Dreadnaught: Musica en Flagrante

Science fixion

Dreadnaught space out, but find foundation

Dreadnaught are nothing if not ambitious. In a musical landscape where most bands are rewarded for playing it safe, that is to be commended. Until I heard their new Musica en Flagrante, however, I wondered if their ambition outstripped their talent [this originally ran in March of 2004].

They had this “progabilly” thing, their own personal marriage of progressive rock and Americana, with which they couldn’t stop describing themselves (they still do). I was skeptical. I thought 2001’s American Standard, though technically excellent, was more along the lines of the channel-surfing genre. Channel-surfing should be fun (so says me and Confusatron). American Standard was much too serious to succeed as such.

Musica, however — this is Art. This is the realization of a dream. This is intention and ambition married to execution and creativity. This can hang out in your CD player for a while. This is Dreadnaught.

It’s great to see because Dreadnaught have always been incredibly hardworking. Hardwork should be rewarded. The band have criss-crossed the country each of the past two years, not only pushing their music, but also the Seacoast scene, along the way. And they play a mean show, full of energy and meticulously performed. Nor do they have pretensions. They’ll play wherever, whenever, for however much. They deserve any success they achieve.

That success hasn’t been insubstantial. In the world of progressive rock, that universe populated by people with great stereos and all the Yes albums on vinyl, they’ve generated quite the buzz, and that should only continue with Musica. The production quality (paramount in prog-land) is excellent, the multi-song suites (a must on any prog album) deliver, and the references to intellectual sci-fi (why prog-rock bands don’t get gigs at more sci-fi conventions, I don’t know) are unsubtly in evidence.

“R. Daneel Olivaw,” for instance (it’s an Asimov reference — go read I, Robot). Damn, it’s cool. Opening with an industrial hip-hop backbeat, a delicate (crystalline?) piano run quickly enters, repeating like the prismatic shapes thrown off a spinning chandelier, the final part seeming to fall off some cliff of reason. Then the tune proceeds to mimic the robot of its title with spacey keyboard riffs before the bridge sounds like a very unstrung bass being plucked, all loose and resounding and weird.

Did I mention that the album is all-instrumental? You’ll hardly notice. Like any great such effort, the instruments truly sing.

“Kazak, the Hound of Space,” executed solely by Dreadnaught mastermind Bob Lord on keys and programming, offers a baroque piano, similar to what you might find when the Horror’s CD drops later this month, then goes to a simple note-by-note dalliance, before a pair of woodwinds start dueling, the last note extended and brushed out with faint rolling bass drums.

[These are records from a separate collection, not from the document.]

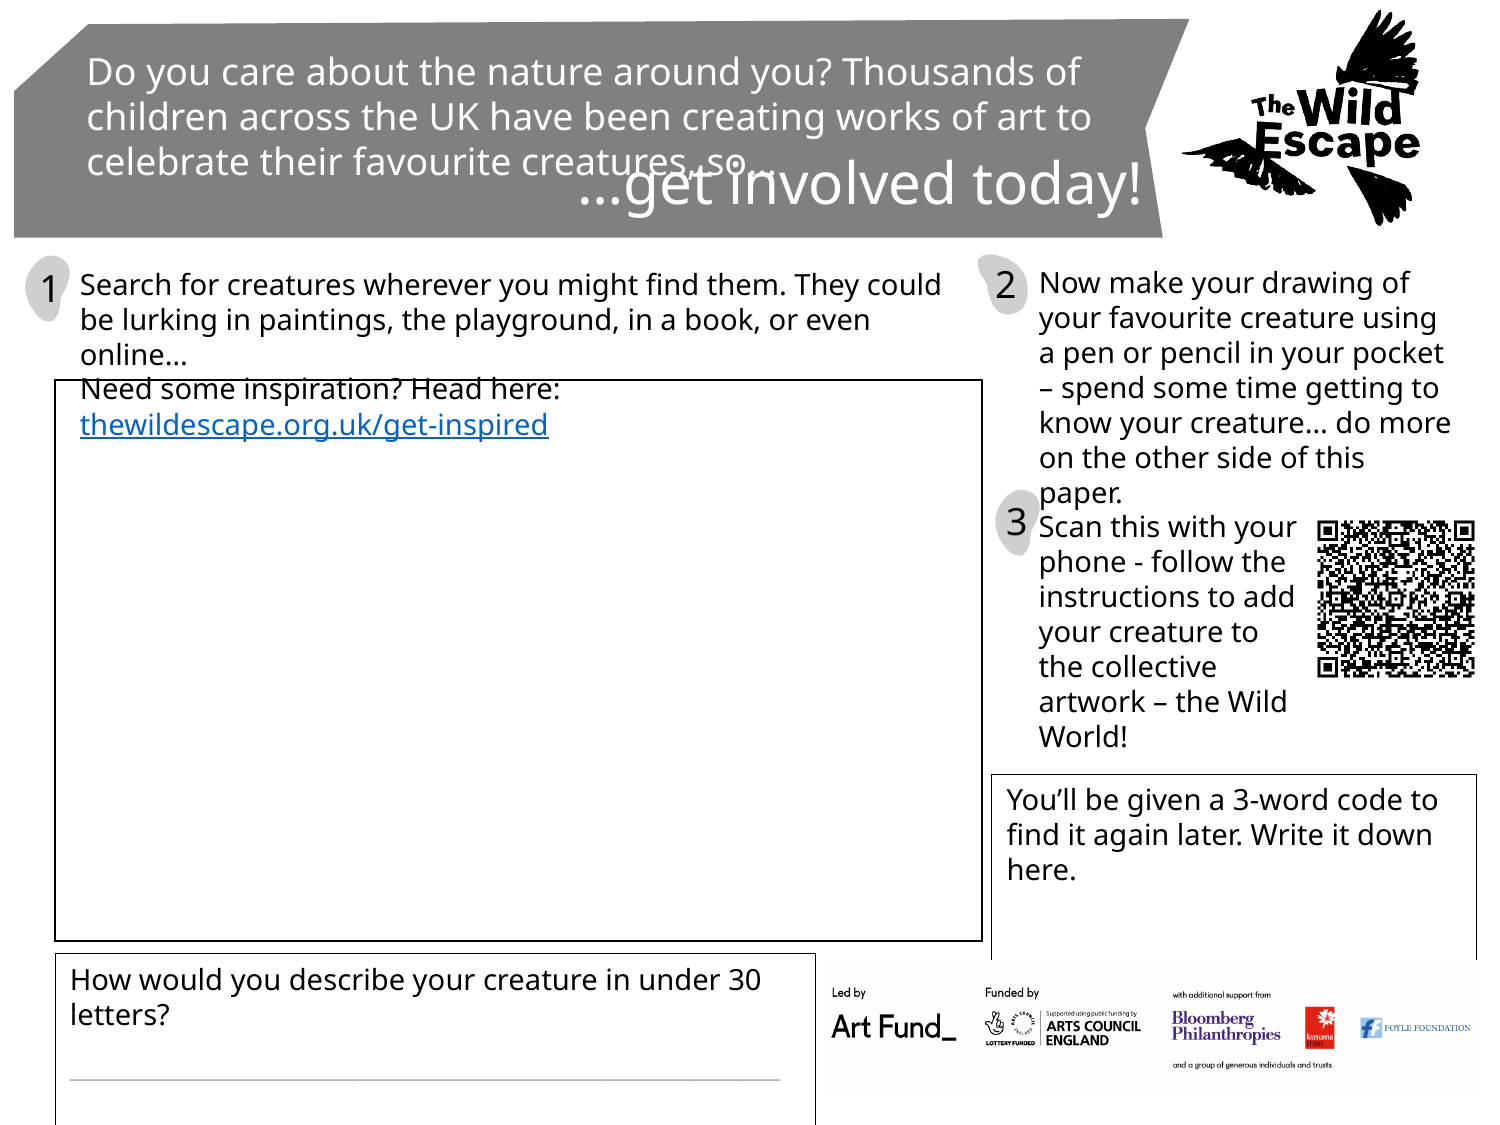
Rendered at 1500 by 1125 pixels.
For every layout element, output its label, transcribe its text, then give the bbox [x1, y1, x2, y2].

text_box You’ll be given a 3-word code to find it again later. Write it down here. _______ _______ _______ [991, 774, 1477, 960]
text_box 2 [980, 253, 1032, 314]
text_box How would you describe your creature in under 30 letters? _________________________________________________ _________________________________________________ [55, 953, 816, 1125]
text_box Do you care about the nature around you? Thousands of children across the UK have been creating works of art to celebrate their favourite creatures, so… [71, 40, 1160, 191]
text_box 1 [24, 257, 76, 317]
text_box Search for creatures wherever you might find them. They could be lurking in paintings, the playground, in a book, or even online… Need some inspiration? Head here: thewildescape.org.uk/get-inspired [65, 258, 993, 453]
text_box …get involved today! [561, 139, 1160, 224]
text_box [13, 18, 1163, 239]
picture [822, 960, 1478, 1093]
text_box Now make your drawing of your favourite creature using a pen or pencil in your pocket – spend some time getting to know your creature… do more on the other side of this paper. [1023, 257, 1471, 510]
text_box Scan this with your phone - follow the instructions to add your creature to the collective artwork – the Wild World! [1023, 500, 1313, 761]
picture [1307, 510, 1485, 688]
text_box [54, 379, 983, 942]
text_box [1007, 551, 1023, 557]
picture [1163, 0, 1462, 254]
text_box 3 [991, 490, 1043, 551]
text_box [37, 317, 58, 323]
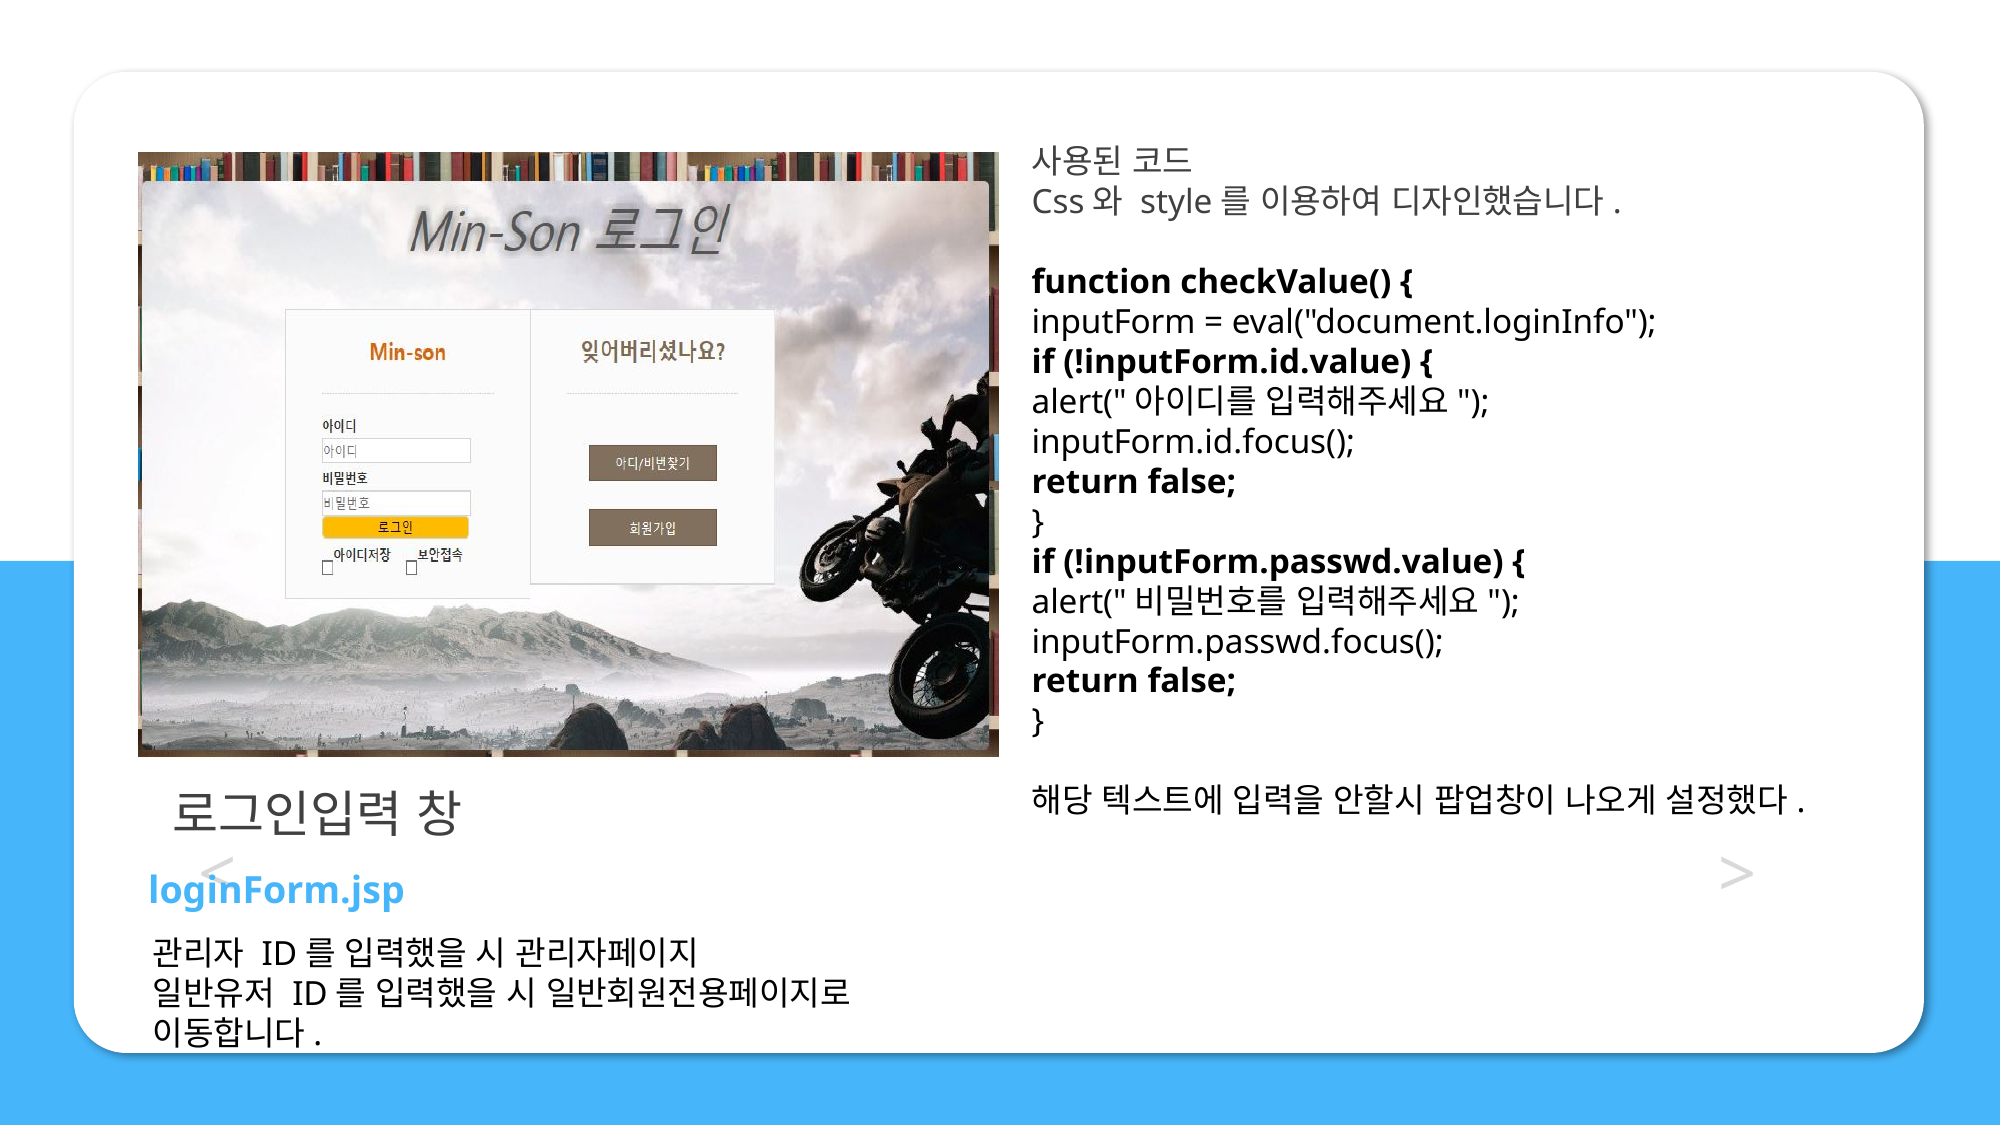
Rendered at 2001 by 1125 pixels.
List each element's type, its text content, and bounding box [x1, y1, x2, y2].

text_box < [183, 851, 252, 859]
text_box 관리자 ID를 입력했을 시 관리자페이지 일반유저 ID를 입력했을 시 일반회원전용페이지로 이동합니다. [138, 925, 899, 1060]
text_box [0, 560, 2000, 1125]
text_box loginForm.jsp [133, 859, 420, 919]
text_box [72, 70, 1925, 1054]
text_box 사용된 코드 Css와 style를 이용하여 디자인했습니다. function checkValue() { inputForm = eval("document.loginInfo"); if (!inputForm.id.value) { alert("아이디를 입력해주세요"); inputForm.id.focus(); return false; } if (!inputForm.passwd.value) { alert("비밀번호를 입력해주세요"); inputForm.passwd.focus(); return false; } 해당 텍스트에 입력을 안할시 팝업창이 나오게 설정했다. [1016, 133, 2000, 947]
text_box 로그인입력 창 [157, 775, 478, 851]
picture [138, 152, 999, 760]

Lord doesn’t always do it all, though. Justin Walton is still kicking around from his days in Actual Size. His brief, funky guitar breaks highlight “Northern Pike,” a really fine slow jam with flitting strings popping in and out, overtop an ultra-smooth hip-hop beat. The bluesy harmonica break by Seacoast regular Ed Jurdi acts as coup de grace. I literally stopped what I was doing the first time I heard it. This is not background music. This is lights-off, lying on your bed, staring into the blackness stuff. Or something to have weird sex by. Your call.

New to the band is drummer Tim Haney, replacing Rick Habib. His playing, and possibly just the way the drum sound was captured in the recording process, reminds me often of Steely Dan, as on “One Trick Pony” or “The Boston Crab,” the latter possibly an homage to Steely’s “The Boston Rag.” Or not. Haney is more manic than the Dan’s lounge swagger, anyway, driving the band with hyper pacing.

“Pony” could be the opening theme song to the Krusty the Klown Show.

And if it’s intellectual Seacoast recording, you know Andy Happel is kicking around somewhere. I didn’t need to look at the liner notes to know that it was his violin absolutely ripping up “Back Through Newport, Rhode Island.” It’s classical, like a drunk Fiddler on the Roof, but paired with the pop synth lines, it sounds like it belongs on a Squeeze record. The tune is part of the “Sirens of Titan” four-song suite, where nylon strings enter “Caves of Mercury” and you feel very much lost in space.

But with the album’s finisher, Dreadnaught get back to their roots. “Royal Jelly” is the most classically prog-rock, Yes/Rush-styled piece here. It’s got a big full sound, with heavy electric guitar and a thrumming bass supported by active drumming. When that “Heart of the Sunshine” guitar sound, high up and piercing, comes in for the melody, you can’t help but remember fondly those days of eating mushrooms and watching the tie-dye on your wall start flickering at you. Not that you ever did that. I didn’t either.

I did, however, listen to plenty of Dream Theater and 2112 and King Crimson and Lamb Lies Down on Broadway. They were great not because they picked a genre and lived up to a description. They were (are) great because they had vision and purpose. That’s what Dreadnaught and Red Fez Records have delivered with Musica en Flagrante.